§ Problem description: Take each line of the records below that contains the string "down" and copy it.

§ Supplied material:

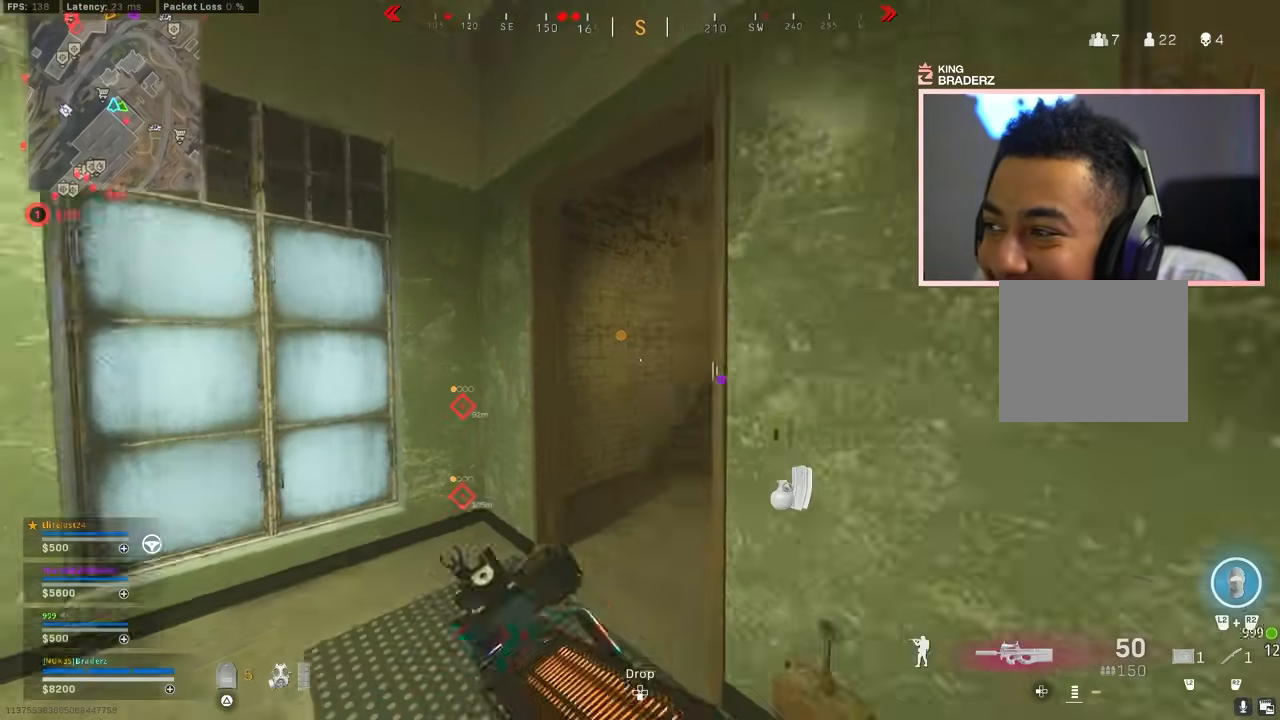
{"buttons": [], "left_stick": "up", "right_stick": "center", "events": [[217, "right_stick", "center"]]}
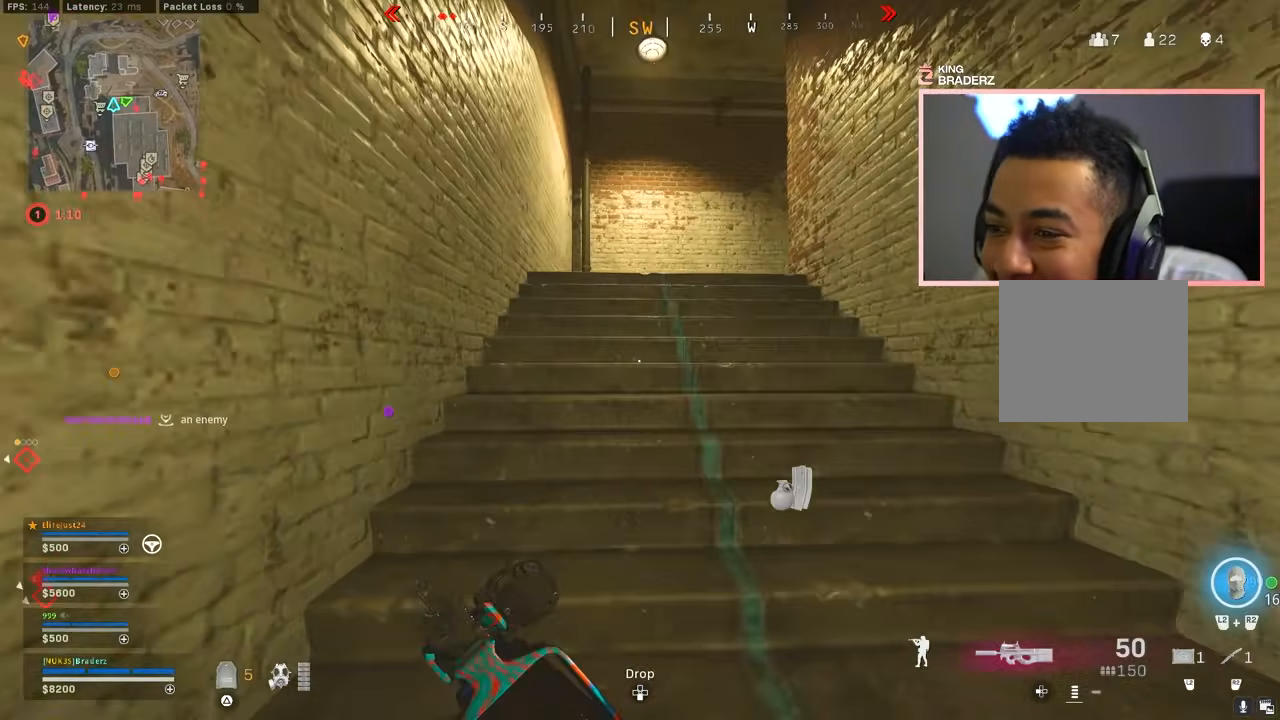
{"buttons": [], "left_stick": "up", "right_stick": "center", "events": [[167, "right_stick", "right"], [333, "right_stick", "center"]]}
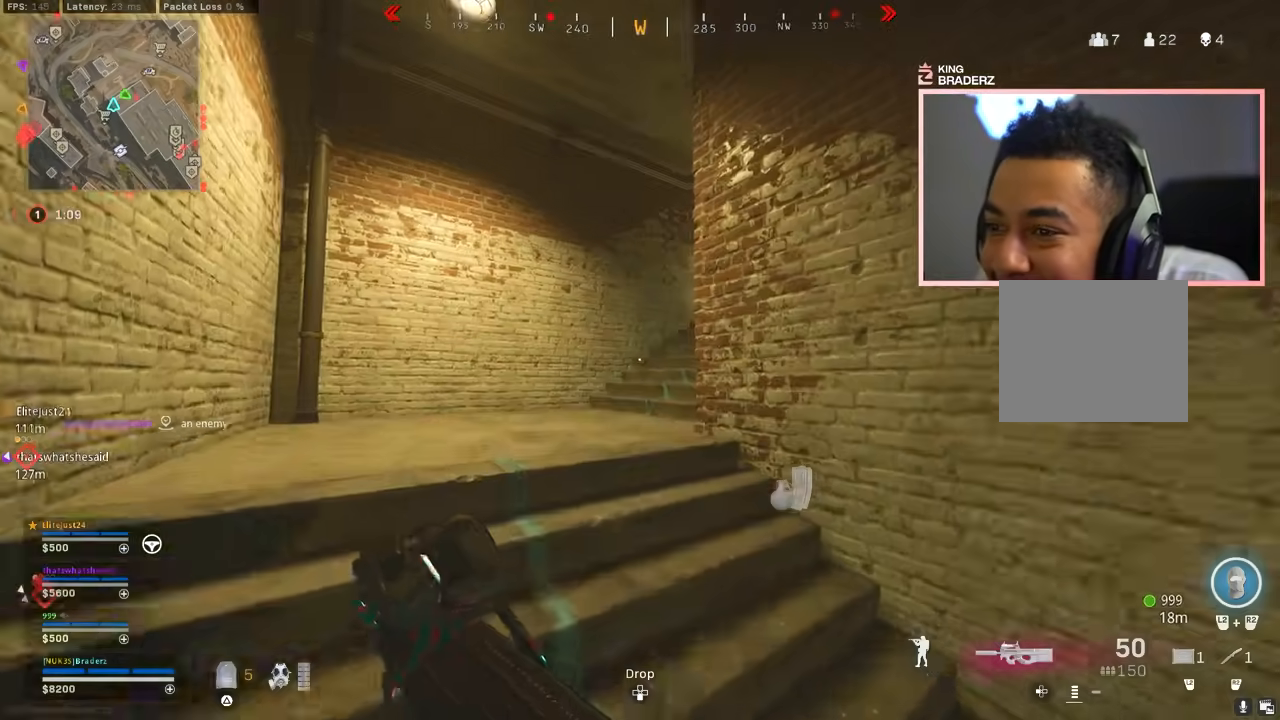
{"buttons": [], "left_stick": "up", "right_stick": "center", "events": [[184, "right_stick", "right"], [384, "right_stick", "center"]]}
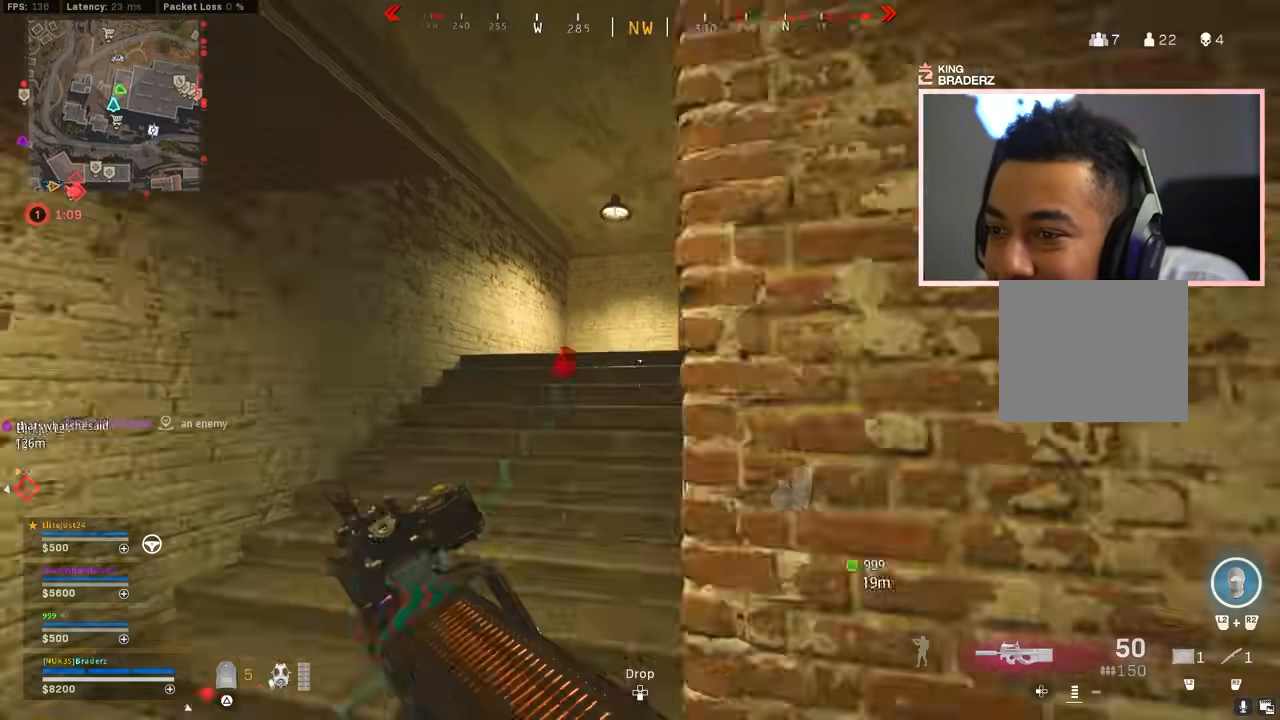
{"buttons": ["L3"], "left_stick": "up-right", "right_stick": "down-right", "events": [[16, "L1", "down"], [33, "right_stick", "right"], [117, "left_stick", "down-right"], [133, "right_stick", "center"], [167, "L1", "up"], [183, "right_stick", "right"], [300, "right_stick", "down-right"], [383, "left_stick", "up-right"], [417, "L3", "down"]]}
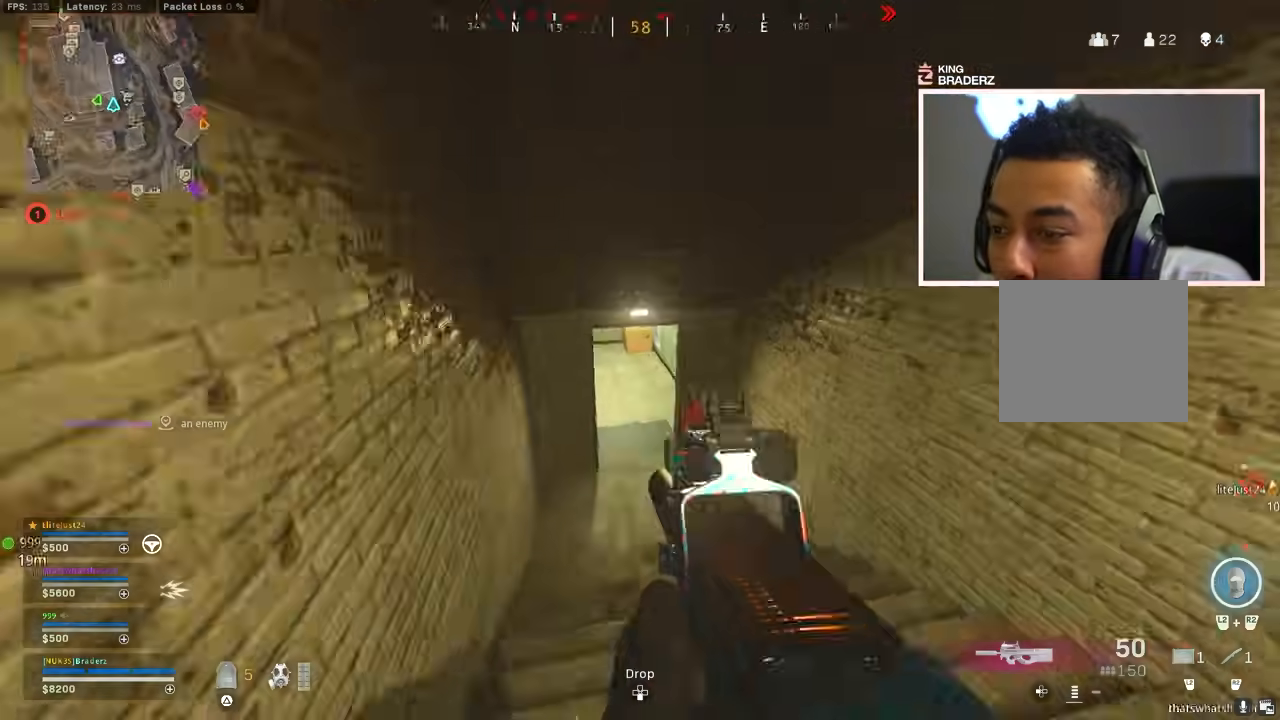
{"buttons": [], "left_stick": "up", "right_stick": "up-left", "events": [[50, "L3", "up"], [50, "left_stick", "up"], [67, "right_stick", "center"], [100, "L3", "down"], [200, "L3", "up"], [267, "L3", "down"], [351, "right_stick", "left"], [367, "L3", "up"], [401, "right_stick", "up-left"], [417, "L3", "down"], [501, "L3", "up"]]}
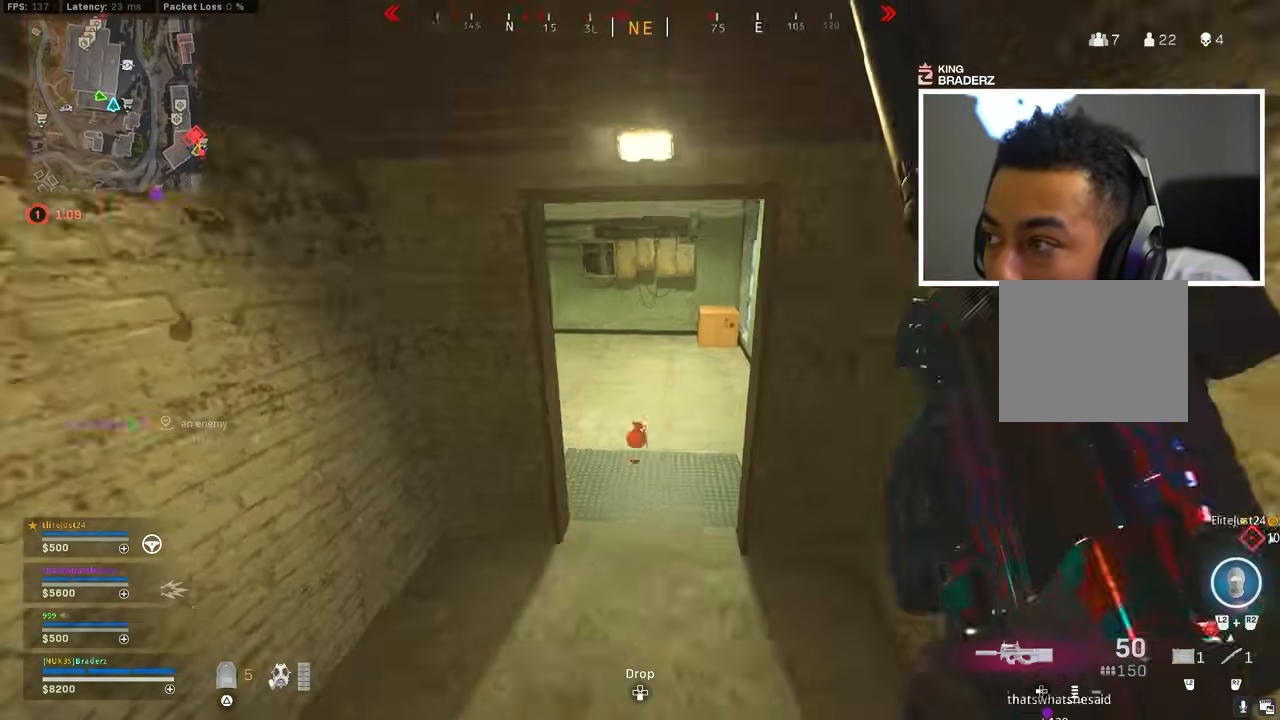
{"buttons": ["CIRCLE"], "left_stick": "up", "right_stick": "left", "events": [[33, "right_stick", "center"], [83, "L3", "down"], [167, "right_stick", "up-left"], [183, "L3", "up"], [367, "right_stick", "center"], [383, "CIRCLE", "down"], [433, "right_stick", "left"]]}
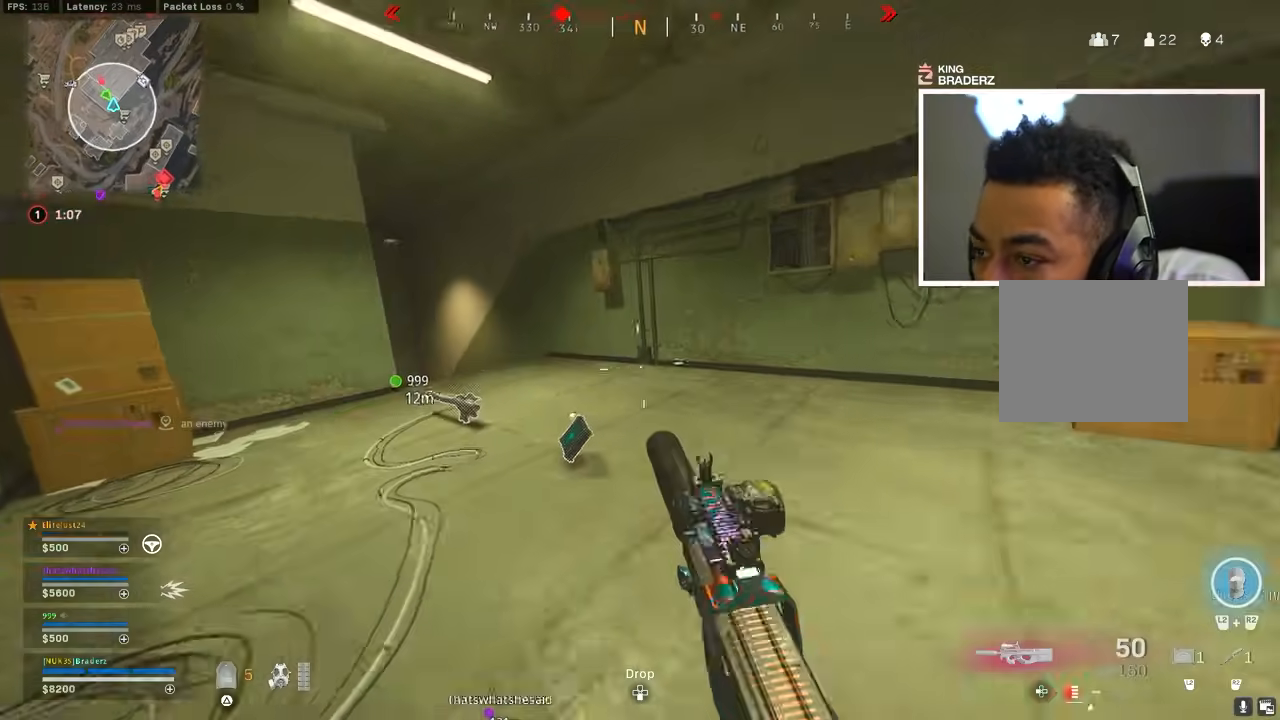
{"buttons": ["L3"], "left_stick": "up", "right_stick": "center", "events": [[17, "CIRCLE", "up"], [67, "CIRCLE", "down"], [100, "right_stick", "center"], [184, "CIRCLE", "up"], [200, "CROSS", "down"], [250, "L3", "down"], [301, "CROSS", "up"], [301, "right_stick", "left"], [351, "L3", "up"], [401, "right_stick", "center"], [434, "L3", "down"]]}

§ Answer to this problem:
{"buttons": ["L3"], "left_stick": "up-right", "right_stick": "down-right", "events": [[16, "L1", "down"], [33, "right_stick", "right"], [117, "left_stick", "down-right"], [133, "right_stick", "center"], [167, "L1", "up"], [183, "right_stick", "right"], [300, "right_stick", "down-right"], [383, "left_stick", "up-right"], [417, "L3", "down"]]}
{"buttons": [], "left_stick": "up", "right_stick": "up-left", "events": [[50, "L3", "up"], [50, "left_stick", "up"], [67, "right_stick", "center"], [100, "L3", "down"], [200, "L3", "up"], [267, "L3", "down"], [351, "right_stick", "left"], [367, "L3", "up"], [401, "right_stick", "up-left"], [417, "L3", "down"], [501, "L3", "up"]]}
{"buttons": ["CIRCLE"], "left_stick": "up", "right_stick": "left", "events": [[33, "right_stick", "center"], [83, "L3", "down"], [167, "right_stick", "up-left"], [183, "L3", "up"], [367, "right_stick", "center"], [383, "CIRCLE", "down"], [433, "right_stick", "left"]]}
{"buttons": ["L3"], "left_stick": "up", "right_stick": "center", "events": [[17, "CIRCLE", "up"], [67, "CIRCLE", "down"], [100, "right_stick", "center"], [184, "CIRCLE", "up"], [200, "CROSS", "down"], [250, "L3", "down"], [301, "CROSS", "up"], [301, "right_stick", "left"], [351, "L3", "up"], [401, "right_stick", "center"], [434, "L3", "down"]]}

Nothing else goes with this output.